Written this morning:
Okay, I finally have an update that’s not as gloomy as my last few entries. I’m feeling and sleeping a little better, although not as much as I’d like. I guess when you take it as easy as I have over the last few days, you don’t sleep as long. My nose and lungs are better, but I’m still exhausted.
It looks like we’re not going to get any significant damage or high winds from Hurricane Milton, but I do worry about how long we’ll be without power. There are shelters we could go to, but I’m more worried about dealing with the heat and humidity, even though it’s a bit cooler now. I’d also hate to lose everything in the fridge and freezer.
Oh, fuck. Tom just told me the hurricane track shifted back up from Sarasota to St. Pete. That’s very worrisome. This storm has been a real wake-up call for me—it’s time to finally deal with this damn sleep apnea and start planning to get out of Florida. Climate change is just going to make these storms more frequent, and eventually, they’ll hit too close for comfort. These storms used to be occasional, but now they’re happening multiple times a year. I can’t imagine how my parents would feel if they were still alive.
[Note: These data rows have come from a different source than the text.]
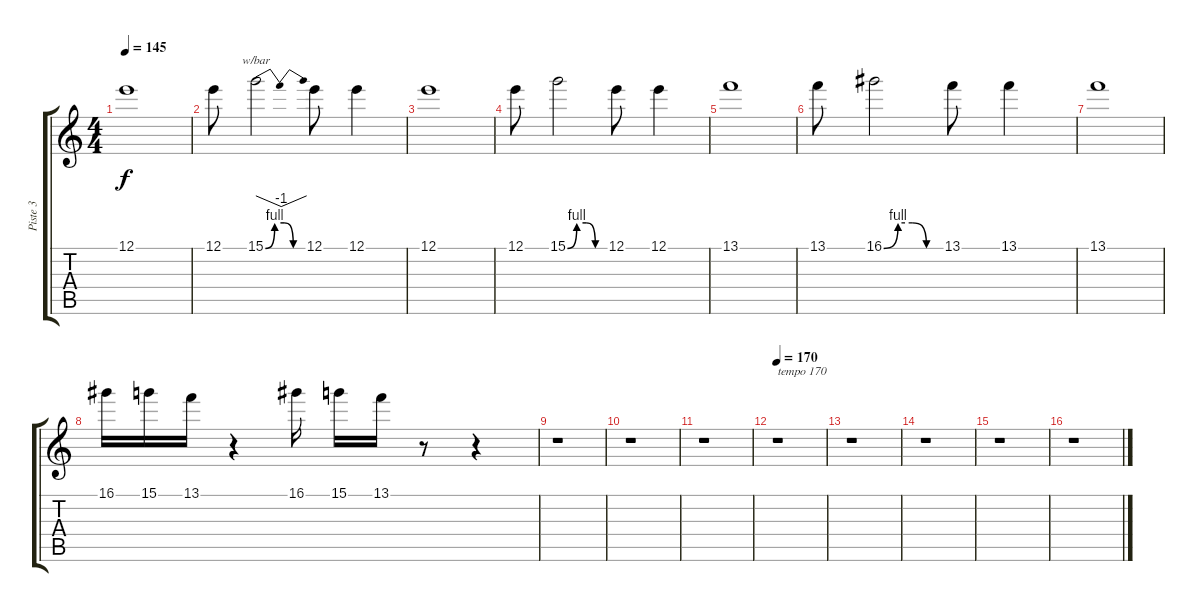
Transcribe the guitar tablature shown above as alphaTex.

\track ("Piste 3" "Piste 3") {instrument distortionguitar}
\staff {score tabs}
\tuning (E4 B3 G3 D3 A2 E2) {hide}
\ts (4 4)
\tempo 145
\clef g2
\ks c
12.1.1{dy f} |
12.1.8 15.1{be (custom 0 0 15 4 30 4 45 0 60 0)}.2{tbe (dip default 0 0 30 -4 60 0)} 12.1.8 12.1.4 |
12.1.1 |
12.1.8 15.1{be (custom 0 0 15 4 30 4 45 0 60 0)}.2 12.1.8 12.1.4 |
13.1.1 |
13.1.8 16.1{be (custom 0 0 15 4 30 4 45 0 60 0)}.2 13.1.8 13.1.4 |
13.1.1 |
16.1.16 15.1.16 13.1.16 r.4 16.1.16 15.1.16 13.1.16 r.8 r.4 |
r.1 |
r.1 |
r.1 |
\tempo 170
r.1{txt "tempo 170"} |
r.1 |
r.1 |
r.1 |
r.1
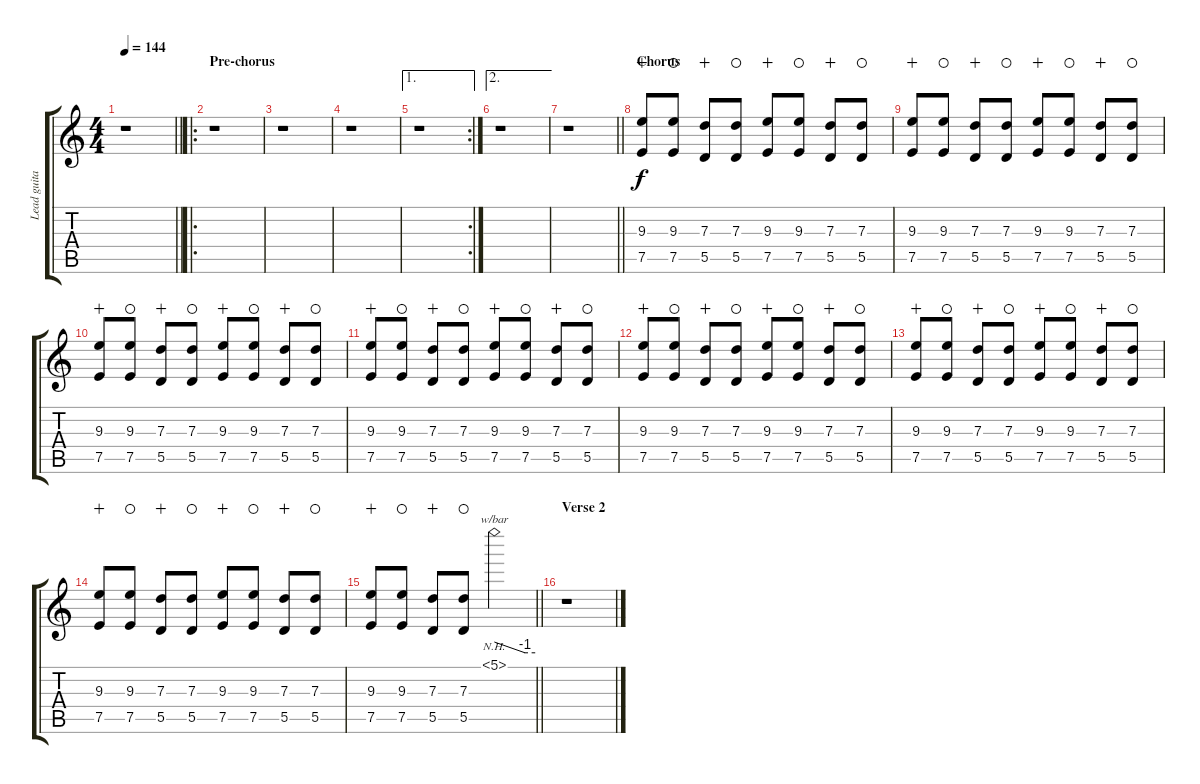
\track ("Lead guitar (humbucker)" "Lead guita") {instrument overdrivenguitar}
\staff {score tabs}
\tuning (E4 B3 G3 D3 A2 E2) {hide}
\ts (4 4)
\tempo 144
\clef g2
\barLineRight lightlight
\ks c
r.1{dy f} |
\ro
\section ("" "Pre-chorus")
r.1 |
r.1 |
r.1 |
\ae 1
\rc 2
r.1 |
\ae 2
r.1 |
\barLineRight lightlight
r.1 |
\section ("" "Chorus")
(9.3 7.5).8{wahc} (9.3 7.5).8{waho} (7.3 5.5).8{wahc} (7.3 5.5).8{waho} (9.3 7.5).8{wahc} (9.3 7.5).8{waho} (7.3 5.5).8{wahc} (7.3 5.5).8{waho} |
(9.3 7.5).8{wahc} (9.3 7.5).8{waho} (7.3 5.5).8{wahc} (7.3 5.5).8{waho} (9.3 7.5).8{wahc} (9.3 7.5).8{waho} (7.3 5.5).8{wahc} (7.3 5.5).8{waho} |
(9.3 7.5).8{wahc} (9.3 7.5).8{waho} (7.3 5.5).8{wahc} (7.3 5.5).8{waho} (9.3 7.5).8{wahc} (9.3 7.5).8{waho} (7.3 5.5).8{wahc} (7.3 5.5).8{waho} |
(9.3 7.5).8{wahc} (9.3 7.5).8{waho} (7.3 5.5).8{wahc} (7.3 5.5).8{waho} (9.3 7.5).8{wahc} (9.3 7.5).8{waho} (7.3 5.5).8{wahc} (7.3 5.5).8{waho} |
(9.3 7.5).8{wahc} (9.3 7.5).8{waho} (7.3 5.5).8{wahc} (7.3 5.5).8{waho} (9.3 7.5).8{wahc} (9.3 7.5).8{waho} (7.3 5.5).8{wahc} (7.3 5.5).8{waho} |
(9.3 7.5).8{wahc} (9.3 7.5).8{waho} (7.3 5.5).8{wahc} (7.3 5.5).8{waho} (9.3 7.5).8{wahc} (9.3 7.5).8{waho} (7.3 5.5).8{wahc} (7.3 5.5).8{waho} |
(9.3 7.5).8{wahc} (9.3 7.5).8{waho} (7.3 5.5).8{wahc} (7.3 5.5).8{waho} (9.3 7.5).8{wahc} (9.3 7.5).8{waho} (7.3 5.5).8{wahc} (7.3 5.5).8{waho} |
\barLineRight lightlight
(9.3 7.5).8{wahc} (9.3 7.5).8{waho} (7.3 5.5).8{wahc} (7.3 5.5).8{waho} 5.1{nh}.2{tbe (custom default 0 0 45 -4 60 -4)} |
\section ("" "Verse 2")
r.1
We’re looking at different options in various states. There’s some dirt-cheap land in New Mexico that’s tempting because it’s more isolated than our place in Maricopa was. It would definitely be peaceful—unless we get hit with a lot of sonic booms. We’d deal with the monsoon season again. I remember waking up a few times in Arizona during storms, though nothing too extreme. I was a lot younger and healthier then, too.
I would love the peace, quiet, freedom, and safety from natural disasters, plus it would be cheaper in the long run. The only downside would be how far we’d be from civilization—no quick runs to the store, no food or package deliveries. We’d also have to go back to having a gas car.
It’s funny because I thought once Tom retired, we’d have the security of knowing we had a roof over our heads for life. But this storm is a reminder that anyone can lose their home for any reason at any time. I don’t think we will, but if we lost this house, it would be the second home lost in a 4 year—although for very different reasons. I can’t wait for 2024 to be over!
My dreams have been weird lately. I had one where a part of one of my lower incisors chipped off, and I was trying to figure out which tooth it was. The only other dream I remember is a classic one: missing purse.
It’s almost funny hearing Kathy, who’s about to turn 42, say she wishes she were 28 again. Things definitely change between those ages, but that’s just the beginning. Wait until she’s comparing 42 to 58!
Ugh, the fucking hurricane looks like it’s aiming for Tampa. That’s way too close! I’m getting scared like. Really getting scared. I think we’re gonna have to evacuate after all. We got the alerts on the phone, and a lot of people are already clearing out.